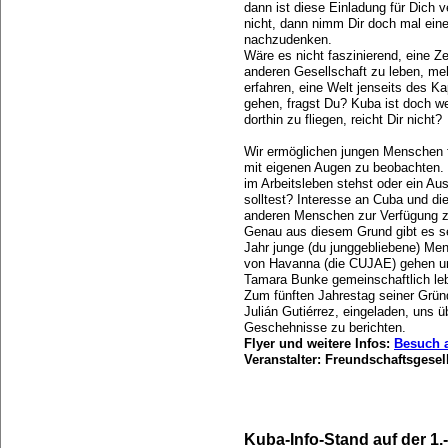
dann ist diese Einladung für Dich 
nicht, dann nimm Dir doch mal ei
nachzudenken.
Wäre es nicht faszinierend, eine Z
anderen Gesellschaft zu leben, me
erfahren, eine Welt jenseits des K
gehen, fragst Du? Kuba ist doch w
dorthin zu fliegen, reicht Dir nicht?
Wir ermöglichen jungen Menschen 
mit eigenen Augen zu beobachten. Da
im Arbeitsleben stehst oder ein 
solltest? Interesse an Cuba und di
anderen Menschen zur Verfügung zu
Genau aus diesem Grund gibt es s
Jahr junge (du junggebliebene) Me
von Havanna (die CUJAE) gehen un
Tamara Bunke gemeinschaftlich le
Zum fünften Jahrestag seiner Grün
Julián Gutiérrez, eingeladen, uns ü
Geschehnisse zu berichten.
Flyer und weitere Infos:
Besuch 
Veranstalter: Freundschaftsgese
Kuba-Info-Stand auf der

··········

Rewrite every line of text in the data above as a numbered list, skipping any blank lines. Leave the pictures out of your answer.

- **SOLUTION FOR THIS EXERCISE**:
1. dann ist diese Einladung für Dich 
2. nicht, dann nimm Dir doch mal ei
3. nachzudenken.
4. Wäre es nicht faszinierend, eine Z
5. anderen Gesellschaft zu leben, me
6. erfahren, eine Welt jenseits des K
7. gehen, fragst Du? Kuba ist doch w
8. dorthin zu fliegen, reicht Dir nicht?
9. Wir ermöglichen jungen Menschen 
10. mit eigenen Augen zu beobachten. Da
11. im Arbeitsleben stehst oder ein 
12. solltest? Interesse an Cuba und di
13. anderen Menschen zur Verfügung zu
14. Genau aus diesem Grund gibt es s
15. Jahr junge (du junggebliebene) Me
16. von Havanna (die CUJAE) gehen un
17. Tamara Bunke gemeinschaftlich le
18. Zum fünften Jahrestag seiner Grün
19. Julián Gutiérrez, eingeladen, uns ü
20. Geschehnisse zu berichten.
21. Flyer und weitere Infos:
22. Besuch 
23. Veranstalter: Freundschaftsgese
24. Kuba-Info-Stand auf der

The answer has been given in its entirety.